UK failing to prepare for tide of foreigners

四月 9, 2004

The UK is poorly prepared to meet the needs of the more than 800,000 international students expected to flood into its universities and colleges by 2018, experts have warned.

Academic institutions and agencies and government departments need to gear up for the influx and take a more professional approach to "internationalising" higher education in the UK, if the country is to maintain its reputation as a high-quality study destination for students from across the world, they say.

The warnings follow an analysis by the British Council that predicts international student numbers in the UK could triple in 15 years.

Details of the forecast, worked out in collaboration with the council's Antipodean equivalent, IDP Australia, are due to be released in two weeks at a conference in London. They will show that the number of overseas students on UK courses could climb to about 810,000 by 2018-19, and will rise to more than 1 million if off-shore delivery is taken into account.

But the council is concerned that UK institutions have yet to develop the capacity, either in terms of physical space and facilities or human resources, to cope with such numbers without jeopardising academic standards.

Neil Kemp, the council's marketing director, said growing competition from new players such as Japan as well as established rivals America and Australia, meant institutions could no longer sit back and expect to keep their slice of the market.
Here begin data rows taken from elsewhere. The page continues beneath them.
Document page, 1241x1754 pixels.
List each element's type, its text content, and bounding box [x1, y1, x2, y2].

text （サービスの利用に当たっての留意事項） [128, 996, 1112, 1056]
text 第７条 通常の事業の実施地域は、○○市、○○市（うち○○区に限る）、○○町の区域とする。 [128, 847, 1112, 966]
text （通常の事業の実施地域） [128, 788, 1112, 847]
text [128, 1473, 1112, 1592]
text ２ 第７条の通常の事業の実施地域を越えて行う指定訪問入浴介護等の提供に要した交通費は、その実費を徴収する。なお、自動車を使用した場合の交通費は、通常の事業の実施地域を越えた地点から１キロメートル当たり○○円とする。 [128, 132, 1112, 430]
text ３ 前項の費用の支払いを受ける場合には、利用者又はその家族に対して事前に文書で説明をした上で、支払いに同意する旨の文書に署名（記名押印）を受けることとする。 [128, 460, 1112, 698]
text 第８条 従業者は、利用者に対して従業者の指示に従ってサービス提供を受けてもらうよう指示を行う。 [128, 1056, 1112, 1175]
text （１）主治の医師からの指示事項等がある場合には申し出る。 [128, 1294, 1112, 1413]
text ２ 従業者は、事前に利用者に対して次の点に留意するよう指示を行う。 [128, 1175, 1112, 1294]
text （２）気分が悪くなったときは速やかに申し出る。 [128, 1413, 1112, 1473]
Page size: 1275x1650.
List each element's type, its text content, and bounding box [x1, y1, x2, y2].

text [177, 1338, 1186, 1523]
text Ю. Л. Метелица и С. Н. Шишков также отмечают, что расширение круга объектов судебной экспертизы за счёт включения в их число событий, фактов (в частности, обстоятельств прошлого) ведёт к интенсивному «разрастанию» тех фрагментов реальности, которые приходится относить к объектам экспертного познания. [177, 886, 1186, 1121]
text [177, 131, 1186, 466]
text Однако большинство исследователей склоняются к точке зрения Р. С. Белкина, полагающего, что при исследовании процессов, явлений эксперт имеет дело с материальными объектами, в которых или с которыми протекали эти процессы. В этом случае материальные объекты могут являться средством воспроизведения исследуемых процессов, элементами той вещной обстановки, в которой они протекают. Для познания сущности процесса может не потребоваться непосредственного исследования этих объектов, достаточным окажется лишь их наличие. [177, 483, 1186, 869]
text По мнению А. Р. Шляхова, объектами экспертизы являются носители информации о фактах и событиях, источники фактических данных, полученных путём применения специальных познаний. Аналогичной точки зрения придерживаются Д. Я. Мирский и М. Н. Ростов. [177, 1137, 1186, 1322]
"The biggest selling point for us is still quality and the employability associated with our qualifications. Anything that undermines those will undermine our overall position," he said.

Colin Gilligan, professor of marketing at Sheffield Hallam University, said his research had found few signs that UK institutions had adopted a significantly more professional approach to marketing themselves to overseas students since he produced a critical analysis of their activities for the British Council four years ago.

Few had taken on board or responded to the changing demands of increasingly media and technology-literate overseas students, or to the expectations of overseas governments that staff and student exchanges should be part of longer-term partnerships.

This had left the UK's standing in the market more vulnerable to the negative impact of events such as the row over immigration or a terror attack.

He said: "The fact that we have not developed a more professional approach does leave us exposed to the impact of such events."

Clive Saville, chief executive of the Ukcosa, the Council for International Education, agreed that UK institutions had been slow to respond to the market. Rapid growth in the number of Chinese students coming to the UK, for instance, could mean there will soon be enough Chinese students to fill three universities, he said.

"Not many people have begun to think about what this means for the nature of UK higher education. These are not marginal student numbers for whom you can just make classes a bit bigger," he said.

Benson Osawe, who chairs the Council for International Students, said overseas students were becoming more demanding. Many expected to be picked up at the airport by their institution and to receive free language tuition.

He said that the introduction of visa extension charges in the UK was seen as a cynical move by international students, and many had decided to take up offers in the US or Canada instead.